Colorado River With Sun

This process, which began with a public briefing and technical briefing, continued today (7/26) with the effort’s first Steering Committee meeting. The Steering Committee will address issues that respect the concerns of all stakeholders across the state as we work together on this plan aimed at protecting Lake Mead from falling to dangerously low levels.

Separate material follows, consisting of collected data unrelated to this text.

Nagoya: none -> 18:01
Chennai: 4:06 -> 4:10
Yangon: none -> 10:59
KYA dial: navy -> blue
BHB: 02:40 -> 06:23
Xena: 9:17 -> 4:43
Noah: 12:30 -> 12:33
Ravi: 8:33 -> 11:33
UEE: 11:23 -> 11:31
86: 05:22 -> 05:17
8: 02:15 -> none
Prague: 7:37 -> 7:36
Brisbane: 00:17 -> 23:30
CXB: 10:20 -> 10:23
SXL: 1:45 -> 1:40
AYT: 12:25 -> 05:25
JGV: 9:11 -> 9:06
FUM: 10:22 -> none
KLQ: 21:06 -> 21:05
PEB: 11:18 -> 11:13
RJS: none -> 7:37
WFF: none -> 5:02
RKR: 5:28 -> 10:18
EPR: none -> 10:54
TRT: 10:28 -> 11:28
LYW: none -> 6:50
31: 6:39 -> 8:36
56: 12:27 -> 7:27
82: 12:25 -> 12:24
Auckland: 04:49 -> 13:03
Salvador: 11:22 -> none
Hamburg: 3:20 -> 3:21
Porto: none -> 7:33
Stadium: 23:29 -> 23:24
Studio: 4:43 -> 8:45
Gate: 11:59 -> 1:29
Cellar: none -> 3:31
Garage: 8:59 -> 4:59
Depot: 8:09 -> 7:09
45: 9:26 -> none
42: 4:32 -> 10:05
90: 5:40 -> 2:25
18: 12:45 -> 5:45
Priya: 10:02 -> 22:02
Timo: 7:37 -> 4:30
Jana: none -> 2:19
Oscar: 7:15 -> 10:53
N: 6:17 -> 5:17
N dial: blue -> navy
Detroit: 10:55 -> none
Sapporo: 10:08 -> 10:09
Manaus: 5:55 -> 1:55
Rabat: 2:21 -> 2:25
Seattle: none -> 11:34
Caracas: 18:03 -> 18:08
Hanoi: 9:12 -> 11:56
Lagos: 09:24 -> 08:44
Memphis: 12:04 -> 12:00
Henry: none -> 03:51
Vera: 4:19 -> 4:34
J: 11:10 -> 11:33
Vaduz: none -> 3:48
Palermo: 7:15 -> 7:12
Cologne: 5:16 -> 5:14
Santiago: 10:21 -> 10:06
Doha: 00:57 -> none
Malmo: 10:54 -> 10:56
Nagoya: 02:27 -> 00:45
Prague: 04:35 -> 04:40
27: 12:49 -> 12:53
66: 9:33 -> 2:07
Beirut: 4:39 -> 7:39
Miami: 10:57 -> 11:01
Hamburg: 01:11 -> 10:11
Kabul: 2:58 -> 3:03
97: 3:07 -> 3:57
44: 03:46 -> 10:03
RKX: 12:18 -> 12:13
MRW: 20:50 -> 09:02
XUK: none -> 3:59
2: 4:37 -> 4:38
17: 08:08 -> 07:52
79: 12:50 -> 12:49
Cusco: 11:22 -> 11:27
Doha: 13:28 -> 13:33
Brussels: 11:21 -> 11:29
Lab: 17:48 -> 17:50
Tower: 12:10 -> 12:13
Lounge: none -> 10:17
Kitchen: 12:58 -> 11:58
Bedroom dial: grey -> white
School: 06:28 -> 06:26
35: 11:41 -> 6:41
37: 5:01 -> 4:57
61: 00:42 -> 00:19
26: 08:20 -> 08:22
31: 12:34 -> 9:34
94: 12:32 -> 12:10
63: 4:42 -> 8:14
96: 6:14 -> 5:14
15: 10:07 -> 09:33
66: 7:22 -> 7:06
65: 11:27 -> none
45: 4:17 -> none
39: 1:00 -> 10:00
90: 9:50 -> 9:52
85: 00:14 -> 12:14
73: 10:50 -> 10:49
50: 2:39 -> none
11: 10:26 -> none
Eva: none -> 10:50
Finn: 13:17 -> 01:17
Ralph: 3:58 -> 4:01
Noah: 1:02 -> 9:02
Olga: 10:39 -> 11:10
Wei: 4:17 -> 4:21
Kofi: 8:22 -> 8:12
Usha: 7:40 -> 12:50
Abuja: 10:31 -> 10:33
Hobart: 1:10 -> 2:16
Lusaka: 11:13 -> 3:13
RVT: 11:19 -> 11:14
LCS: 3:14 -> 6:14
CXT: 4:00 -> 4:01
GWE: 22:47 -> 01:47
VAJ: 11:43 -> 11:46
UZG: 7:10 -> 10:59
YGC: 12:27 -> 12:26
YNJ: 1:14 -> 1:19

The Steering Committee was formed to discuss and recommend how to adopt and implement a Lower Basin Drought Contingency Plan in a way that is acceptable to Arizona water users. Eight more Steering Committee meetings are scheduled to be held between now and December. All meetings are open to the public.

LBDCP Background
All the states that share the river, the federal government and Mexico previously agreed to shortage “trigger levels” and resulting reduced delivery amounts in a 2007 shortage sharing agreement. But, the LBDCP would propose earlier and deeper reductions to Colorado River supplies for Arizona and Nevada beyond those agreed-upon limits. In addition, California would be asked to make contributions to Lake Mead at specified levels. Projections by the U.S. Bureau of Reclamation show that the LBDCP, along with contributions from Mexico and actions by the Upper Basin States, would reduce the risks of falling below critical elevations in Lake Mead. 

AZDCP Preview
An effective AZDCP may address: 1) Mitigation for Agriculture Users; 2) Excess Water; 3) Tribal Intentionally Created Surplus; 4) an Arizona Conservation Plan. Each of these topics will be explored during future Steering Committee meetings and CAP Blogs.